Oleh: Ema Husain Sofyan
MAKASSAR, RAKYATSULSEL - Masa muda adalah masa untuk terus senantiasa mencoba hal-hal yang baru, dalam rangka menemukan jati diri. Mereka itu adalah kaum milenial atau disebut juga generasi Y. mereka dilahirkan sekitar tahun 1980 hingga 1995 pada saat teknologi sudah maju.
Adapun generasi Z adalah generasi yang lahir dari tahun 1997 sampai tahun 2000-an, dan merupakan generasi yang masih muda dan tidak pernah mengenal kehidupan tanpa teknologi. Kedua generasi inilah kelak yang akan menjadikan Indonesia memiliki bonus demografi.
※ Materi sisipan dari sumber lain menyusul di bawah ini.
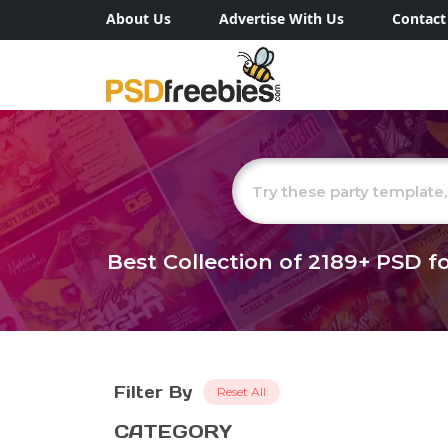
About Us
Advertise With Us
Contact
Best Collection of
2189+
PSD fo
Filter By
Reset All
CATEGORY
Bonus demografi itu apabila penduduk usia produktif yaitu kisaran usia 15 sampai 64 tahun, jumlahnya lebih banyak dibanding usia nonproduktif atau kisaran usia 65 tahun ke atas. Dengan proporsi usia produktif sekitar 60 persen dari total jumlah penduduk Indonesia.
Dengan modal demografi tersebut, bisa menjadi peluang yang strategis untuk melakukan berbagai macam inovasi dalam memajukan negara. Namun disisi lain bonus demografi bisa menjadi beban tersendiri. Yang pada akhirnya mengancam Indonesia sebagai negara. Semisal angkatan kerja yang tidak memiliki lapangan pekerjaan dan pada akhirnya menimbulkan angka pengangguran. Hingga yang terjadi adalah menurunnya kualitas sumber daya manusia.
Untuk itu pendidikan menjadi keniscayaan. Dengan pendidikan akan terjadi proses untuk membentuk manusia yang tidak saja cerdas, namun mampu berpikir secara saintifik dan filosofis tapi juga mampu mengembangkan spiritualnya. Dalam kondisi yang demikian maka tenaga pengajar atau guru mesti menjadi prioritas dari pemerintah kita.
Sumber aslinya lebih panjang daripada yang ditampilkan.